2017年 04月 27日 ( 1 )

弥陀をたのむとは

  一五六、たのむものを助くるとの仰せを聞いて、
  左様ならば私はたのみますさかい、
  御助け下されませの心ではない。
  たのむと云うは、不思議の仏智を信ずること故に、
  かかるものを御たすけぞと深く信ずることじゃ。
  各々は、これが深くたのむのじゃの、
  是れが緊とすがるのじゃのと、
  訳きくことばかりが細かな道理と思えども、
  それよりも内心の味いを透した心味を云うのが、
  一番に細かな道理じゃ程に。

  (香樹院語録)  
 

 見たことも聞いたことも触れたこともないのに「信ずる」「たのむ」などということはない。われらのように疑い深い者が知らないものを信ずるなんてことは絶対にない。「たのむ」のはすでに救われたからたのむのだし「信ずる」のは信じられていたと知ったから信じるのです。この反対ではない。信じたらわかるのではなく、わかったから信じる。

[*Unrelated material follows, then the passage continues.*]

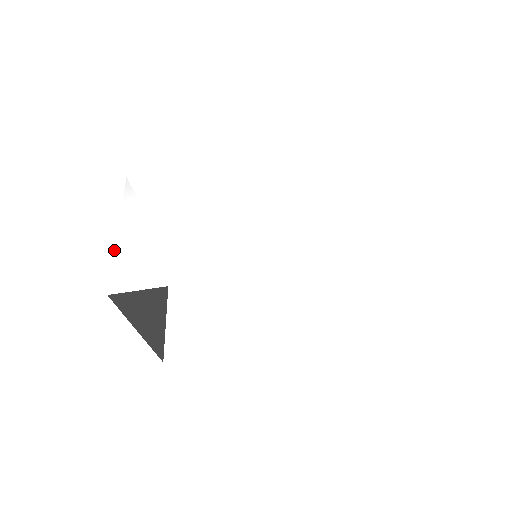
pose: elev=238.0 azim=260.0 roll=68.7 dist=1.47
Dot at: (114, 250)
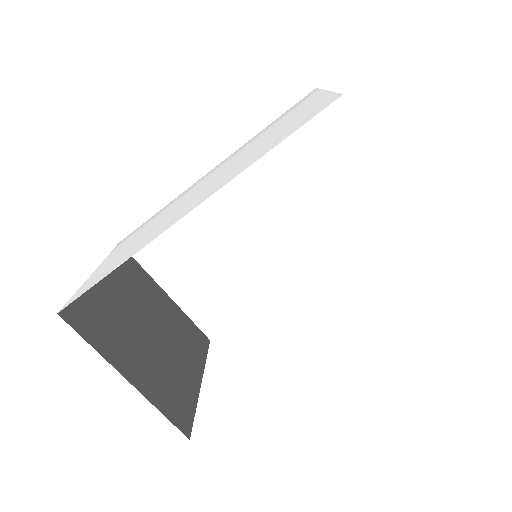
Dot at: occluded
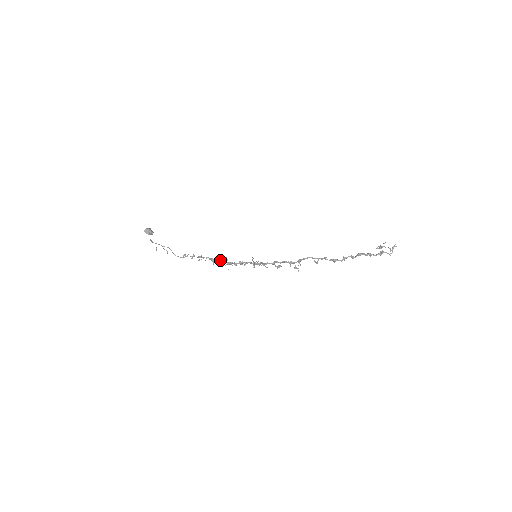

 なにがわかったか。どうわかったか。「救われない」とわかった。「救われない」と仏さまが教えてくださったからわかった。だから、救われないとわかったことが救われたこと。救われないと教えて救うのが仏さまのお慈悲というものです。自分でわかろうとしてわからないのが自力、心を素直に教えていただくのが他力。だから「聞く」という。